Task statement - In the entries below, repeat only the lines between those holding "More Citation Formats" and "ing from above", inclusive. Leave pictures out.

Listed records below:

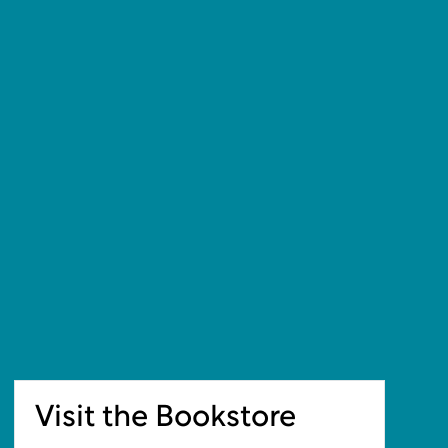
Visit the Bookstore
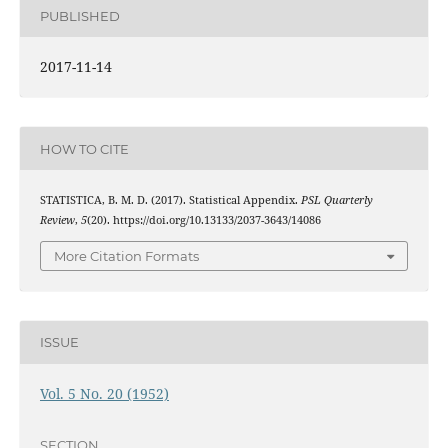
PUBLISHED
2017-11-14
HOW TO CITE
STATISTICA, B. M. D. (2017). Statistical Appendix.
PSL Quarterly
Review
,
5
(20). https://doi.org/10.13133/2037-3643/14086
More Citation Formats
ISSUE
Vol. 5 No. 20 (1952)
SECTION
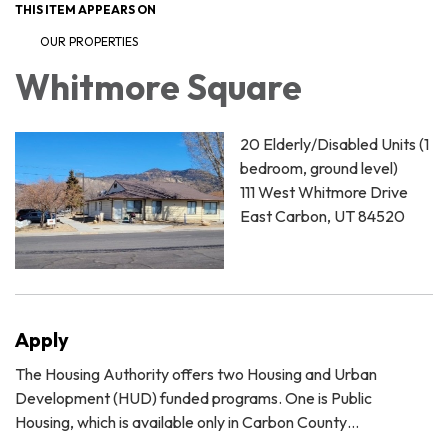
THIS ITEM APPEARS ON
OUR PROPERTIES
Whitmore Square
20 Elderly/Disabled Units (1
bedroom, ground level)
111 West Whitmore Drive
East Carbon, UT 84520
Apply
The Housing Authority offers two Housing and Urban
Development (HUD) funded programs. One is Public
Housing, which is available only in Carbon County…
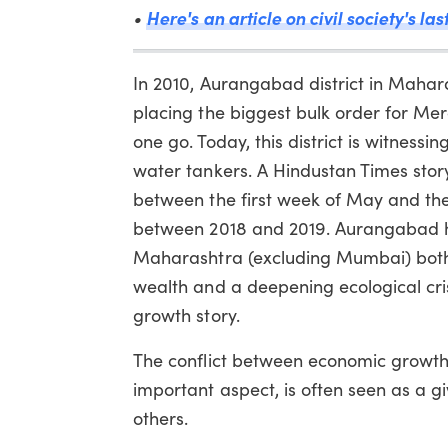
Here's an article on civil society's la
•
In 2010, Aurangabad district in Maha
placing the biggest bulk order for Me
one go. Today, this district is witnes
water tankers. A Hindustan Times stor
between the first week of May and the
between 2018 and 2019. Aurangabad had
Maharashtra (excluding Mumbai) both 
wealth and a deepening ecological cri
growth story.
The conflict between economic growth 
important aspect, is often seen as a g
others.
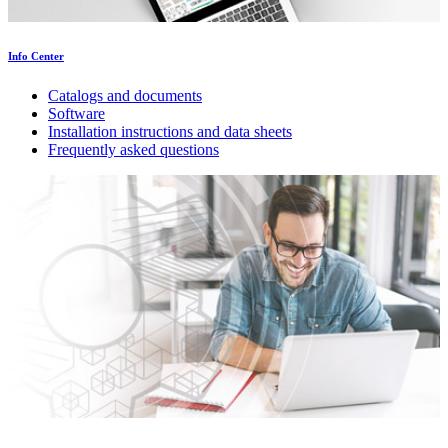
Info Center
Catalogs and documents
Software
Installation instructions and data sheets
Frequently asked questions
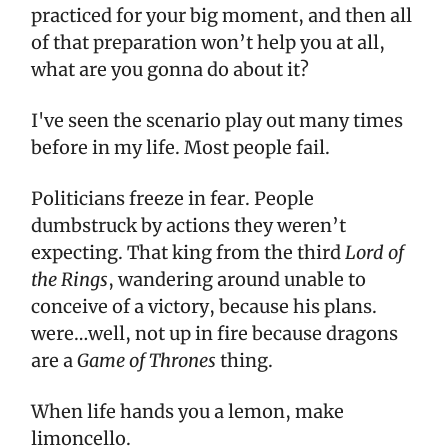
practiced for your big moment, and then all
of that preparation won’t help you at all,
what are you gonna do about it?
I've seen the scenario play out many times
before in my life. Most people fail.
Politicians freeze in fear. People
dumbstruck by actions they weren’t
expecting. That king from the third
Lord of
the Rings
, wandering around unable to
conceive of a victory, because his plans.
were…well, not up in fire because dragons
are a
Game of Thrones
thing.
When life hands you a lemon, make
limoncello.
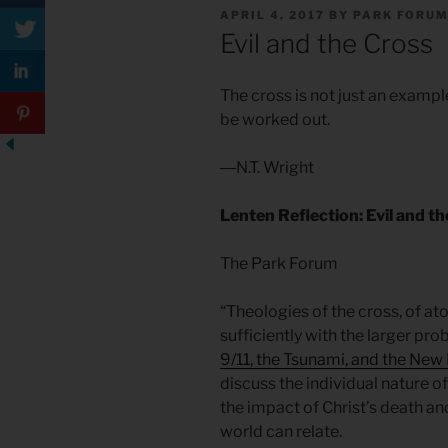
POSTED
APRIL 4, 2017
BY
PARK FORU
ON
Evil and the Cross
The cross is not just an exampl
be worked out.
―N.T. Wright
Lenten Reflection: Evil and t
The Park Forum
“Theologies of the cross, of a
sufficiently with the larger pro
9/11, the Tsunami, and the New
discuss the individual nature of
the impact of Christ’s death and
world can relate.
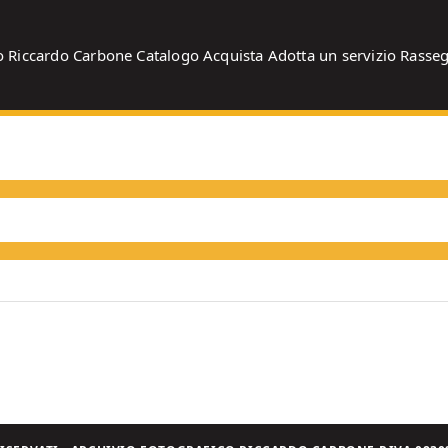
o
Riccardo Carbone
Catalogo
Acquista
Adotta un servizio
Rasse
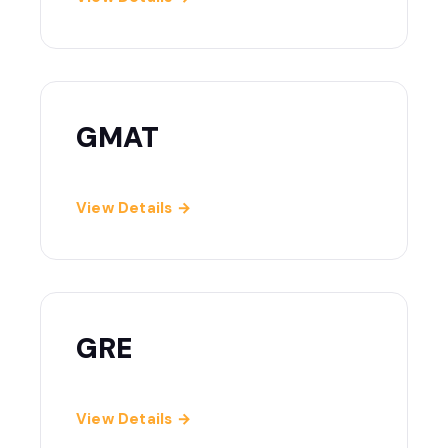
GMAT
View Details →
GRE
View Details →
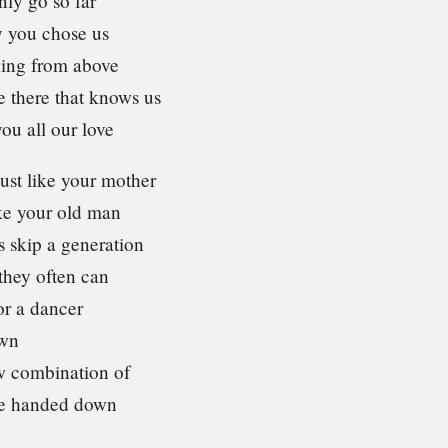
nly go so far
 you chose us
ing from above
e there that knows us
ou all our love
ust like your mother
ike your old man
s skip a generation
they often can
or a dancer
own
w combination of
ve handed down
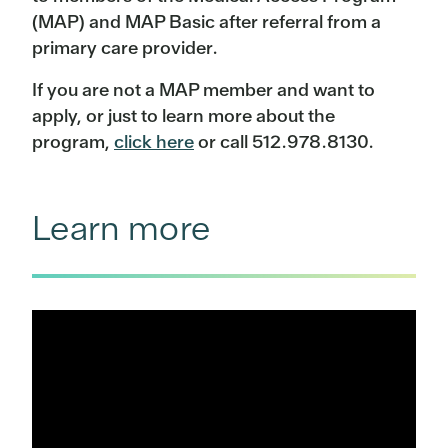
(MAP) and MAP Basic after referral from a
primary care provider.
If you are not a MAP member and want to
apply, or just to learn more about the
program,
click here
or call 512.978.8130.
Learn more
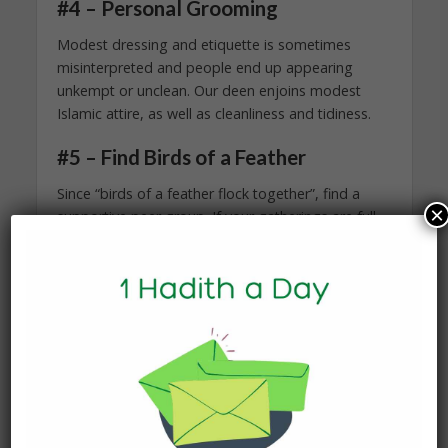
#4 – Personal Grooming
Modest dressing and etiquette is sometimes
misinterpreted and people end up appearing
unkempt or unclean. Our deen enjoins modest
Islamic attire, as well as cleanliness and tidiness.
#5 – Find Birds of a Feather
Since “birds of a feather flock together”, find a
×
supportive peer group. If your gatherings are full
of folks that ridicule your beliefs and values, then
you are bound to feel worthless. Mingle with the
righteous who acknowledge your worth, help you
identify your weaknesses, and are indulged in
productive and wholesome habits. You can
evaluate your gatherings by the kind of activities
that happen. If your company spends their time at
parties with activities such as music blaring,
backbiting, smoking, and adultery, then it’s about
time you realize that as a Muslim you are not in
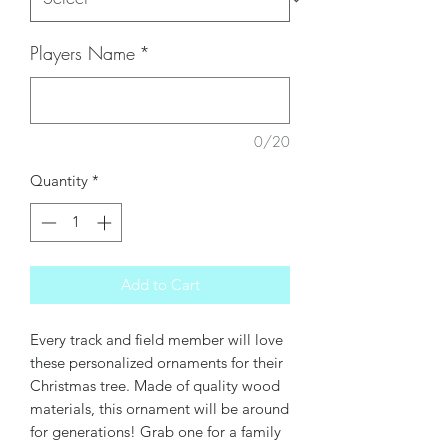
Players Name
*
0/20
Quantity
*
Add to Cart
Every track and field member will love
these personalized ornaments for their
Christmas tree. Made of quality wood
materials, this ornament will be around
for generations! Grab one for a family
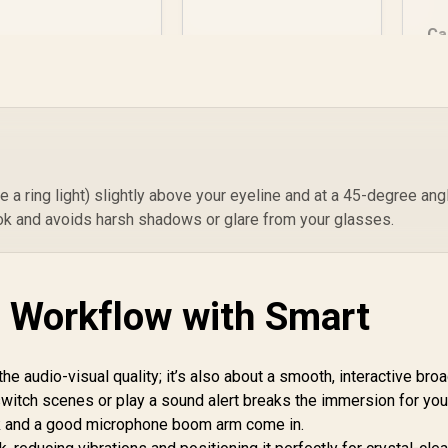
Supports up to
2.5KG / 75cm
Ca
Maximum reach /
Cable Management
Clips / SPOM-
R
349
R
999
R
3
In Stock
In Stock
MA1MCL1.21
HD
ke a ring light) slightly above your eyeline and at a 45-degree ang
 look and avoids harsh shadows or glare from your glasses.
 Workflow with Smart
the audio-visual quality; it’s also about a smooth, interactive bro
witch scenes or play a sound alert breaks the immersion for you
ck and a good microphone boom arm come in.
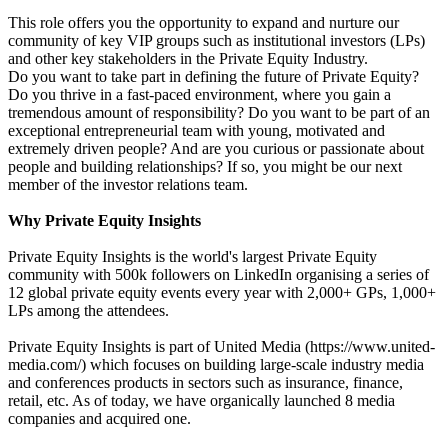
This role offers you the opportunity to expand and nurture our
community of key VIP groups such as institutional investors (LPs)
and other key stakeholders in the Private Equity Industry.
Do you want to take part in defining the future of Private Equity?
Do you thrive in a fast-paced environment, where you gain a
tremendous amount of responsibility? Do you want to be part of an
exceptional entrepreneurial team with young, motivated and
extremely driven people? And are you curious or passionate about
people and building relationships? If so, you might be our next
member of the investor relations team.
Why Private Equity Insights
Private Equity Insights is the world's largest Private Equity
community with 500k followers on LinkedIn organising a series of
12 global private equity events every year with 2,000+ GPs, 1,000+
LPs among the attendees.
Private Equity Insights is part of United Media (https://www.united-
media.com/) which focuses on building large-scale industry media
and conferences products in sectors such as insurance, finance,
retail, etc. As of today, we have organically launched 8 media
companies and acquired one.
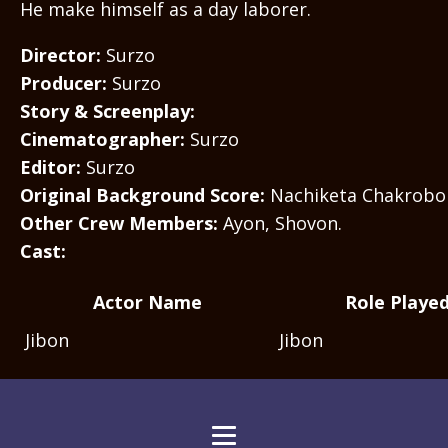
He make himself as a day laborer.
Director:
Surzo
Producer:
Surzo
Story & Screenplay:
Cinematographer:
Surzo
Editor:
Surzo
Original Background Score:
Nachiketa Chakrobo
Other Crew Members:
Ayon, Shovon.
Cast:
Actor Name
Role Playe
Jibon
Jibon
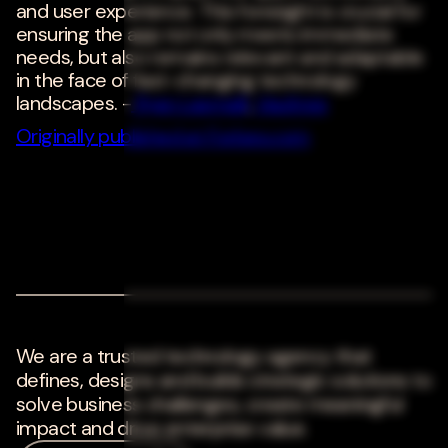
and user experience. This foresight is crucial for
ensuring the app not only meets immediate
needs, but also remains relevant and adaptable
in the face of fast-changing technology
landscapes. -
Ryan Lasmaili
,
Vaultree
Originally published at Forbes.com
We are a trusted technology agency that
defines, designs and builds strategic solutions to
solve business challenges, create meaningful
impact and drive enterprise value.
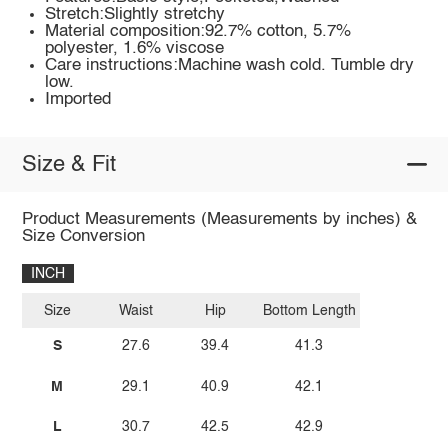
Stretch:Slightly stretchy
Material composition:92.7% cotton, 5.7%
polyester, 1.6% viscose
Care instructions:Machine wash cold. Tumble dry
low.
Imported
Size & Fit
Product Measurements (Measurements by inches) &
Size Conversion
INCH
Size
Waist
Hip
Bottom Length
S
27.6
39.4
41.3
M
29.1
40.9
42.1
L
30.7
42.5
42.9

End of Listed records.

Output below -
More Citation Formats
ISSUE
Vol. 5 No. 20 (1952)
SECTION
THIS ITEM APPEARS ON
OUR PROPERTIES
Whitmore Square
20 Elderly/Disabled Units (1
bedroom, ground level)
111 West Whitmore Drive
East Carbon, UT 84520
Apply
The Housing Authority offers two Housing and Urban
Development (HUD) funded programs. One is Public
Housing, which is available only in Carbon County…
Here's an article on civil society's la
•
In 2010, Aurangabad district in Maha
placing the biggest bulk order for Me
one go. Today, this district is witnes
water tankers. A Hindustan Times stor
between the first week of May and the
between 2018 and 2019. Aurangabad had
Maharashtra (excluding Mumbai) both 
wealth and a deepening ecological cri
growth story.
The conflict between economic growth 
important aspect, is often seen as a g
others.
Info Center
Catalogs and documents
Software
Installation instructions and data sheets
Frequently asked questions
practiced for your big moment, and then all
of that preparation won’t help you at all,
what are you gonna do about it?
I've seen the scenario play out many times
before in my life. Most people fail.
Politicians freeze in fear. People
dumbstruck by actions they weren’t
expecting. That king from the third
Lord of
the Rings
, wandering around unable to
conceive of a victory, because his plans.
were…well, not up in fire because dragons
are a
Game of Thrones
thing.
When life hands you a lemon, make
limoncello.
POSTED
APRIL 4, 2017
BY
PARK FORU
ON
Evil and the Cross
The cross is not just an exampl
be worked out.
―N.T. Wright
Lenten Reflection: Evil and t
The Park Forum
“Theologies of the cross, of a
sufficiently with the larger pro
9/11, the Tsunami, and the New
discuss the individual nature of
the impact of Christ’s death and
world can relate.
o
Riccardo Carbone
Catalogo
Acquista
Adotta un servizio
Rasse
GMAT
View Details →
GRE
View Details →
nly go so far
 you chose us
ing from above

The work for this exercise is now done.